Thanks for the reply. The setting that I’m working in requires logging exactly when a particular (2D / stuck to aspect2d) object is created/comes on screen with as little latency as possible from when it actually happens. Although modifying the source code would not be a problem, I’m leaving it as a last resort for a few reasons, the most important being that I’d like to keep updates for my users as hassle-free as possible (i.e. being able to download from here instead of waiting for me to patch the latest version). I thought of another way of doing this, and wanted to know what your thoughts were… it looks like the igLoop, which actually calls renderFrame (which in turn seems to fill the back buffer and do the flip) has a priority of 50. If I add a task with priority > 50 and record getFrameTime(), will I get a good estimate (say within 10ms)? Or is there enough going on (what does go on?) between tick() and flipping the buffer for this to not be accurate?

Thanks again.

Or, to be sure that a flip has occurred but be a little less accurate (it’s more important to be sure a flip occurred than being close to the event - though we want to be as close as possible), can I record getFrameTime() in such a task and count it as a flip for the frame before? At that point, is it guaranteed that the buffer has flipped to show the previous frame (i.e. the flip call was made, I realize they are non-blocking)? This seems to give “close” results too; empirically, getDt() on the machines this will run on is ~9e-05.

Sorry, yet another revision to my last two posts. If I set auto-flip to true, can I do what I said two posts ago and record it in a task “that same frame” instead of waiting for the next?

Ah, I see.

With auto-flip false (the default), renderFrame() will call flip() to present the previous frame, then issue the commands to draw the current frame, and then tick the clock in preparation for drawing the next frame.

(Note that “tick the clock” means copying the current time, as reported by getRealTime(), into the held value reported by getFrameTime(). This value is considered the “start time” of the currently-computing frame, and is used to compute animations, etc., for things to be drawn in this frame.)

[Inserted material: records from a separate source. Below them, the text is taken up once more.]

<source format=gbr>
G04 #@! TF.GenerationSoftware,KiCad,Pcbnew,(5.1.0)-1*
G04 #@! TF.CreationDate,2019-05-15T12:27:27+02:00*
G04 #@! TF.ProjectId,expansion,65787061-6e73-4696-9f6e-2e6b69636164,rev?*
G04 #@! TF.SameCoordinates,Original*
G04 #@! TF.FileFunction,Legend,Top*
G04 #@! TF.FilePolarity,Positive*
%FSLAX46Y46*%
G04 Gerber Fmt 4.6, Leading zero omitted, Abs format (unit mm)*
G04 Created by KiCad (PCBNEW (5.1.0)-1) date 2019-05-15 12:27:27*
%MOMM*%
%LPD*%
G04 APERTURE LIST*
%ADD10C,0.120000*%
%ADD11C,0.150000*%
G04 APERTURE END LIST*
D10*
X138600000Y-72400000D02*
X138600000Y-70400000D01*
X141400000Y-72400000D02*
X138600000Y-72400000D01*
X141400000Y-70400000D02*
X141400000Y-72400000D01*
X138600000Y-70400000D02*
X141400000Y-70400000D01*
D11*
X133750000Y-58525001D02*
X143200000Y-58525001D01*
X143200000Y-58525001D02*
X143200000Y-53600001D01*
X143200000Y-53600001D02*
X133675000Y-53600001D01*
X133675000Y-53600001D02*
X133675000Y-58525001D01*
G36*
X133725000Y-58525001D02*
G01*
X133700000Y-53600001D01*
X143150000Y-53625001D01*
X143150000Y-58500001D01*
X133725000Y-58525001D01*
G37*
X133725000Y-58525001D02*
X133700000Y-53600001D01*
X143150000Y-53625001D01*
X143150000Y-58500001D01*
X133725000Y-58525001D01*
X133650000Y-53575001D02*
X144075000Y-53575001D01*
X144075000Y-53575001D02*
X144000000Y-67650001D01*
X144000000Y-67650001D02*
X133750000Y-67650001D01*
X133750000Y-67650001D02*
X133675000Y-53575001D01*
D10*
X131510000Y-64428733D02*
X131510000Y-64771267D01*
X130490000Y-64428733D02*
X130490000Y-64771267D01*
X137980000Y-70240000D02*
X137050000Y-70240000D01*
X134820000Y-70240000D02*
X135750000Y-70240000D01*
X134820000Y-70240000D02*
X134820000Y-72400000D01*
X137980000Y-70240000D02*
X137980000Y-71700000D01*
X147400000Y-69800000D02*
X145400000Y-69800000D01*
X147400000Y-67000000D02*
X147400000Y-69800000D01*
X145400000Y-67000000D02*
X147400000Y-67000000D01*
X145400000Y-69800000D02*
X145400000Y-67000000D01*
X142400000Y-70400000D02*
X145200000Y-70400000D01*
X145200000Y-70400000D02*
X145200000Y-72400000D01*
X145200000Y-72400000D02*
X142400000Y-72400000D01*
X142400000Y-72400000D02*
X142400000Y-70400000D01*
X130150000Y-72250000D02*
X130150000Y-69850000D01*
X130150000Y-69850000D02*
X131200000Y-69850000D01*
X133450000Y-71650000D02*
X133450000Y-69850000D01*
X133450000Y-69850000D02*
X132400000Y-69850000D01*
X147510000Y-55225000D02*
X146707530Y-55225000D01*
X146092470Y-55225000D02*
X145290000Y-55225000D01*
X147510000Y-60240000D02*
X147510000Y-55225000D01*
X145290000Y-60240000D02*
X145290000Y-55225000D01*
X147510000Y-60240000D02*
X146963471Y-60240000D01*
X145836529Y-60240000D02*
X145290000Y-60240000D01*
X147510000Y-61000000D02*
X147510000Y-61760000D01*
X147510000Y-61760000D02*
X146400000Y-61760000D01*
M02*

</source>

This means that the flip will occur roughly at the beginning of renderFrame(), and a task of priority 49 that stores the value of getRealTime() will often get a fairly accurate measurement of the currently-visible frame’s presentation time. However, since the graphics card might have been still drawing at the time we called flip, there might be cases when there is a delay of several milliseconds between the call to flip() and the actual presentation of the frame. So, this approach will be accurate sometimes, and inaccurate other times, depending largely on the scene complexity.

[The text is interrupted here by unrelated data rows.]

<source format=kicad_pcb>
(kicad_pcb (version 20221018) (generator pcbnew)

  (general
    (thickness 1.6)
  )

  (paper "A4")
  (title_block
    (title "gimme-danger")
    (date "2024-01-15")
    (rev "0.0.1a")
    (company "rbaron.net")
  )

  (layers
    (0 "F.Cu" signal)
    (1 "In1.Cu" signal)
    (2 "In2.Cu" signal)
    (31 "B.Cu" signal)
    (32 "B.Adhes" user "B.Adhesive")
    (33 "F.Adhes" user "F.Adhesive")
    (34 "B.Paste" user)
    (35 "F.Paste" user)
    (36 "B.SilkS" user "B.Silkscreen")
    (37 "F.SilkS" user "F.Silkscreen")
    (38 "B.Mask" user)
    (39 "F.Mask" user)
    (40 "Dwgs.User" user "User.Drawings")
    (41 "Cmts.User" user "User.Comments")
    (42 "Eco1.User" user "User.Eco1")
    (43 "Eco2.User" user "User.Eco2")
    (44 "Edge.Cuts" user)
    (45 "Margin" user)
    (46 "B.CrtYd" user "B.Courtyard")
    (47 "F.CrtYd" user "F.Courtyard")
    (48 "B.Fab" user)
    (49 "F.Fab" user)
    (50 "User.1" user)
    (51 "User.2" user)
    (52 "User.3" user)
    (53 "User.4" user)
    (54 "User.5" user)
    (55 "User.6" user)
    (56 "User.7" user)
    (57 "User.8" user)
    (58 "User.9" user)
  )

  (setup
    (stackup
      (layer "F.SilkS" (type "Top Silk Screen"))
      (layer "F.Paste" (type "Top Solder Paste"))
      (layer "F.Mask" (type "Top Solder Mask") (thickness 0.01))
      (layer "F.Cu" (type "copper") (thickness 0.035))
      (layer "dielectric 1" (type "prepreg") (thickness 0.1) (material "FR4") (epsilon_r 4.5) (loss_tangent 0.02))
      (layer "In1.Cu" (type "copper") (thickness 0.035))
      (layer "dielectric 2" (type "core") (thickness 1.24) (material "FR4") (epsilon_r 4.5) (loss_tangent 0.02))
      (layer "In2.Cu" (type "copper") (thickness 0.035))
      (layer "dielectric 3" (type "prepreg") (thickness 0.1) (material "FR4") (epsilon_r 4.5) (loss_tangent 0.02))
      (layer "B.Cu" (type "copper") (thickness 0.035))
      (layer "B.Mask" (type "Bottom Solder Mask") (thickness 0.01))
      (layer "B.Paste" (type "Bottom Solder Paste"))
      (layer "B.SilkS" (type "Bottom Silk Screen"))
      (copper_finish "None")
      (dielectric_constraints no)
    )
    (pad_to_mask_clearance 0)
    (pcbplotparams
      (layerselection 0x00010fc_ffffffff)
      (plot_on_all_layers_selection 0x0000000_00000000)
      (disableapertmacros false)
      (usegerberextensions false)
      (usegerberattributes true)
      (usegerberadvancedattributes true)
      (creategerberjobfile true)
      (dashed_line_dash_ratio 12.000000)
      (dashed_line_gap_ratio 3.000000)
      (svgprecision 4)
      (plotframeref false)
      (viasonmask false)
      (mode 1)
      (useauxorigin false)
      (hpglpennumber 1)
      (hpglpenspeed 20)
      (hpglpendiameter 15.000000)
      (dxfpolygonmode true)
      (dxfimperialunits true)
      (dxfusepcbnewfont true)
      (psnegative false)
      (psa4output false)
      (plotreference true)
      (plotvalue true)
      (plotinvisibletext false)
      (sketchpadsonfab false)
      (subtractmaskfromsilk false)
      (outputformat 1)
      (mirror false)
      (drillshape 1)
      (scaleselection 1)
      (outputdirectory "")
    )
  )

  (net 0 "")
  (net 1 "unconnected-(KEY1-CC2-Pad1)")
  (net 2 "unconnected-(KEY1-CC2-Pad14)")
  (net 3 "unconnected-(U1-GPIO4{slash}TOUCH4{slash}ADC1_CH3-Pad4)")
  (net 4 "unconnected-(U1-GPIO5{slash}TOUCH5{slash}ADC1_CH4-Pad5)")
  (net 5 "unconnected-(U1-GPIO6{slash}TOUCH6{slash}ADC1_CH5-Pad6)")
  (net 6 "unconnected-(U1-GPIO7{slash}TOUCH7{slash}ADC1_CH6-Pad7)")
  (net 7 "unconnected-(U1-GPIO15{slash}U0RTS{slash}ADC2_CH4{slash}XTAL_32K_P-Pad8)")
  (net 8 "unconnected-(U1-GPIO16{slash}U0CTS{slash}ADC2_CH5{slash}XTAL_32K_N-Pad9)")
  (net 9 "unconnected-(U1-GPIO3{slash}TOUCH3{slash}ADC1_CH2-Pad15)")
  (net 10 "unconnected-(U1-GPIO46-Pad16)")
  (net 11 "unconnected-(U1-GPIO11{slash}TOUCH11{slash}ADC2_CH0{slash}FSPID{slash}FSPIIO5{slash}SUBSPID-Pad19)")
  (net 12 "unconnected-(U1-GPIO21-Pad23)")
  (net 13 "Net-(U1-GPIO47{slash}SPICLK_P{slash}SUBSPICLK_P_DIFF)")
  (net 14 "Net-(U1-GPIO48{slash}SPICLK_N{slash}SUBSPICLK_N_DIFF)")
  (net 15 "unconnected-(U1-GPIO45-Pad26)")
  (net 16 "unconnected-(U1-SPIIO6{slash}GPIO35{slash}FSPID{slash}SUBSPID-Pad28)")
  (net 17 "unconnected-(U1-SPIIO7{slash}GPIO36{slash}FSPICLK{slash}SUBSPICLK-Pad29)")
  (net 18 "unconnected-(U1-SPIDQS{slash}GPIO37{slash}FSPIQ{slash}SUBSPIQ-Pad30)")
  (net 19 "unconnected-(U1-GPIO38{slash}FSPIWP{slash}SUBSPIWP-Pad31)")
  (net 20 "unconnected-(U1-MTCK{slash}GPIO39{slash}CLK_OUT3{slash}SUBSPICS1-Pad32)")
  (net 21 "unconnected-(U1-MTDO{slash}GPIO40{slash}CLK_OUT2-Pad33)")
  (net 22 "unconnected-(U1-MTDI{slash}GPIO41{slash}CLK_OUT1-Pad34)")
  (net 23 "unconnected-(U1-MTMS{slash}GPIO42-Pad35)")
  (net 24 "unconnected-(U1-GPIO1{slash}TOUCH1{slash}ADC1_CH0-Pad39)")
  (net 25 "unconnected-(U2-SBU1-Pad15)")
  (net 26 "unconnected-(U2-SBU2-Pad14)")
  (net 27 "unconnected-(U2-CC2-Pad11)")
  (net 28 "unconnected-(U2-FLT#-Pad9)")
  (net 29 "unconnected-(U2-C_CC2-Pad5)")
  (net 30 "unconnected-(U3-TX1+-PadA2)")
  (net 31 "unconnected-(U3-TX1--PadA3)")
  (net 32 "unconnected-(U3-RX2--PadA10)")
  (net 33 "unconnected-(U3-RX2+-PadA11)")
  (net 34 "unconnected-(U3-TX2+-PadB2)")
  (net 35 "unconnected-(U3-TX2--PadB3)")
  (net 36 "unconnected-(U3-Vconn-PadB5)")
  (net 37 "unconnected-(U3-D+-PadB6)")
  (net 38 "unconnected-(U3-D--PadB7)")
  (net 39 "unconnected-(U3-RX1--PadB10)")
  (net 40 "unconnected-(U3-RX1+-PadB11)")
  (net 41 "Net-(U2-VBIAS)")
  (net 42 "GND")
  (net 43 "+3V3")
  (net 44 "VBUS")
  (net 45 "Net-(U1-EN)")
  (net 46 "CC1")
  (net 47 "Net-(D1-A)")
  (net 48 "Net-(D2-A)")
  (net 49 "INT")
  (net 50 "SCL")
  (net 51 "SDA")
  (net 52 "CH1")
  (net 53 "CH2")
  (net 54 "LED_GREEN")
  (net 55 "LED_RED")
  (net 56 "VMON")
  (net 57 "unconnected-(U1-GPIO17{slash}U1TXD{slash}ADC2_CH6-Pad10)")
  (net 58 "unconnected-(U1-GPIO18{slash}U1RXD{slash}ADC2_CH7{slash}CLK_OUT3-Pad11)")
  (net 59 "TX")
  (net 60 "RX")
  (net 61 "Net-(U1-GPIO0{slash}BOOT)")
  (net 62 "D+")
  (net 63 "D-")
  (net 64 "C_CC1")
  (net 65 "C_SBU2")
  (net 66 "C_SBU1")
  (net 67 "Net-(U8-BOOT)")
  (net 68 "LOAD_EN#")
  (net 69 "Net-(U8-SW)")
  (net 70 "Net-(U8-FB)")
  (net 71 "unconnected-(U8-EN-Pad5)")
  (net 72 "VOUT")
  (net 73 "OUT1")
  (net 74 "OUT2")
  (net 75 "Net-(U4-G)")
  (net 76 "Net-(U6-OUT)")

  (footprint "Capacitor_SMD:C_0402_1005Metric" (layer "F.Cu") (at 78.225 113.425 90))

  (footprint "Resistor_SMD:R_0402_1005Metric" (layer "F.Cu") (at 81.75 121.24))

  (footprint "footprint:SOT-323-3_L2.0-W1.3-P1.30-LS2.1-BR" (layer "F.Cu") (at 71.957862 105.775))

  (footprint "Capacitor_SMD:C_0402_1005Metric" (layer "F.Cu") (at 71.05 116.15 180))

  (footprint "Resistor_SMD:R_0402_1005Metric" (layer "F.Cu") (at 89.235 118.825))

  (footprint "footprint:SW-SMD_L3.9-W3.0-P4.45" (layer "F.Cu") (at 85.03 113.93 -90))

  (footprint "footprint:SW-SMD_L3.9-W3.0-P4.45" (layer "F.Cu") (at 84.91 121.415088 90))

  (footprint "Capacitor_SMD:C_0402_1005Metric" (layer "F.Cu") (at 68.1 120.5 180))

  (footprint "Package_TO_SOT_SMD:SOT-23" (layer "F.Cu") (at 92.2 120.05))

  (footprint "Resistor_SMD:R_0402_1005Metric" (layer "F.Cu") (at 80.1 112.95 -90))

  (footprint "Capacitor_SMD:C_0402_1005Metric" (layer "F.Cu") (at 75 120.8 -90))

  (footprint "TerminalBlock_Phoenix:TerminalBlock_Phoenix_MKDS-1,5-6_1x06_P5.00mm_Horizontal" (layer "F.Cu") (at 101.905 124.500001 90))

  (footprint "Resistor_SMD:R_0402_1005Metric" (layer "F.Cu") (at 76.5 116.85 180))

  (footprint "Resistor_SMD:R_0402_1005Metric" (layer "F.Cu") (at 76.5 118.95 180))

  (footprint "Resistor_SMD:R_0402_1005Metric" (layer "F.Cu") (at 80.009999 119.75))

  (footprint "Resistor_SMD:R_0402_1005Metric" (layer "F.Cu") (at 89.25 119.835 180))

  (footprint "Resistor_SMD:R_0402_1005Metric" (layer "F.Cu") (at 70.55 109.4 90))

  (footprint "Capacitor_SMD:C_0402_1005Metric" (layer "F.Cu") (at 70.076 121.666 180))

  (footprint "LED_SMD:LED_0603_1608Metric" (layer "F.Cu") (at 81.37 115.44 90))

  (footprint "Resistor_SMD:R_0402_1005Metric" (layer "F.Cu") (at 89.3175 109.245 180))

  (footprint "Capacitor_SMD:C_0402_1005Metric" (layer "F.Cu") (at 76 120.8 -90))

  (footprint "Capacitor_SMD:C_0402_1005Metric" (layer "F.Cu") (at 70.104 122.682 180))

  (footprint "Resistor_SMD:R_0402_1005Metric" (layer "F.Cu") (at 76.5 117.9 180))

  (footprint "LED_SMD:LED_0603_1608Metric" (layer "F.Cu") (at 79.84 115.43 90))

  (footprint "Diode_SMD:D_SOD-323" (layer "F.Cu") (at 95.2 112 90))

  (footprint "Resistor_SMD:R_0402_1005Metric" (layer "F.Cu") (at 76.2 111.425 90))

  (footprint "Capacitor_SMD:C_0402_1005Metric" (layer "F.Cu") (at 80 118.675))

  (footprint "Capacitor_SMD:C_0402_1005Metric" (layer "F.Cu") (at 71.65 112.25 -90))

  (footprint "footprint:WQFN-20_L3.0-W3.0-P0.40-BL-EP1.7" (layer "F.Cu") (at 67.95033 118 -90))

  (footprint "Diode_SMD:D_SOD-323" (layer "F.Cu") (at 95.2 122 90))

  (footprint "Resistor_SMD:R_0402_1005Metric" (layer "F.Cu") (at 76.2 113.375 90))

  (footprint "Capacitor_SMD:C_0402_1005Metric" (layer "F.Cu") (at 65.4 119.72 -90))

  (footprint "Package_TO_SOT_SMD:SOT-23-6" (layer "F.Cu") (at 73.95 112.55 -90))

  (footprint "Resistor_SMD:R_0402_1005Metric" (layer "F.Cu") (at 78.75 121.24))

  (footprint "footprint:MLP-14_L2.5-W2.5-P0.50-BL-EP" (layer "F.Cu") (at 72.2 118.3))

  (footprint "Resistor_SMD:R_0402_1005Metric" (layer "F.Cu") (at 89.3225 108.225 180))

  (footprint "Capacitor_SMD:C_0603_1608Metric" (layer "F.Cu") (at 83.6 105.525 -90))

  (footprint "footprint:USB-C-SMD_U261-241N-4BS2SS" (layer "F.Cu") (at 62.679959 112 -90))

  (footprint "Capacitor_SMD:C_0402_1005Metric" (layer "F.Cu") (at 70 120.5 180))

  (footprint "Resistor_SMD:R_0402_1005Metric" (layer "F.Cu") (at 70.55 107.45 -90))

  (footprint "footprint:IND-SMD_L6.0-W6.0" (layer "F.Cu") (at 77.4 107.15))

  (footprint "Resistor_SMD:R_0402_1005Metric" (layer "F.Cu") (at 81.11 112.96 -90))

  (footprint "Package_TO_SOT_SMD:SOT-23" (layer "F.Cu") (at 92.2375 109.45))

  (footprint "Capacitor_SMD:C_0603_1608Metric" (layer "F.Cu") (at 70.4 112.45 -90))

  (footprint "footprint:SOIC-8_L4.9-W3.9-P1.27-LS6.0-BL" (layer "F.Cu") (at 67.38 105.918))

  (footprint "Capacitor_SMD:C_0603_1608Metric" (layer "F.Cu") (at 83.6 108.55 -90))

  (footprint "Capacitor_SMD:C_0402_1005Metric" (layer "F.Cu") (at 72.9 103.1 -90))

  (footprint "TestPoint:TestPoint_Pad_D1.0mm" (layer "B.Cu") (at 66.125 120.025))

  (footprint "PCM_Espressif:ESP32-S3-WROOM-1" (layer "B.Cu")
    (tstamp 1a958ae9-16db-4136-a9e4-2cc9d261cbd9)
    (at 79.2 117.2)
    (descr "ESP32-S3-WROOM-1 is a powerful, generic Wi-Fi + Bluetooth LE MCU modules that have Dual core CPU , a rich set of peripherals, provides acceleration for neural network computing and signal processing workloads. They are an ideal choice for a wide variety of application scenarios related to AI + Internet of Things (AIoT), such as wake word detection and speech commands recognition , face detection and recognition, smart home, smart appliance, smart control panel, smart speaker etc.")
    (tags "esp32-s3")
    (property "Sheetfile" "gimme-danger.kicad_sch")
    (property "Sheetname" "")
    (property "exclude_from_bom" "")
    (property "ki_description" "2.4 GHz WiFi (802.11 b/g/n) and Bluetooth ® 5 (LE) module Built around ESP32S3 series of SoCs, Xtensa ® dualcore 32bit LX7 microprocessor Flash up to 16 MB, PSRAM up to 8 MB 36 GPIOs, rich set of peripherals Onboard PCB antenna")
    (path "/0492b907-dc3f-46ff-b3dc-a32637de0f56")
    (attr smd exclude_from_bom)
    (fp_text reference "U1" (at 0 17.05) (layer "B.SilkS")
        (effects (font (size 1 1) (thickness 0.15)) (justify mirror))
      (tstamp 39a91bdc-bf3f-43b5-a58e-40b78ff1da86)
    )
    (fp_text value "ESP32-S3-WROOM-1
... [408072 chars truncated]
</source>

With auto-flip true, renderFrame() will draw the frame, call flip(), and then tick the clock. This is a much better situation for your needs. It means that, at any given time, getFrameTime() will return very close to the presentation time of the currently-visible frame, even if the call to flip() does not return right away.

David

David,

Thanks again for all of your help. Here’s what I ended up doing… I was hoping you can comment on its correctness.

  1. Leave auto-flip as False
  2. Create a priority 51 task that:
  • Records the time
  • Times the call to base.graphicsEngine.flipFrame()
  • Gets an interval of when the flip was issued: (base, base+callTime).

Looking through the code, it looks like Panda should mark my “manual” flip and only worry about actual rendering in igLoop. Is this right?

Ah, I forgot about graphicsEngine.flipFrame(). Yes, that should be fine. Calling this explicitly is roughly equivalent to setting auto-flip true.

Not sure if the time before the call to flip is important to you, though. Isn’t the only important time value the time after flip finished? Any time spent in flip itself is just time spent waiting for the graphics card to do whatever it needs to do, and has little to do with when the frame actually flips.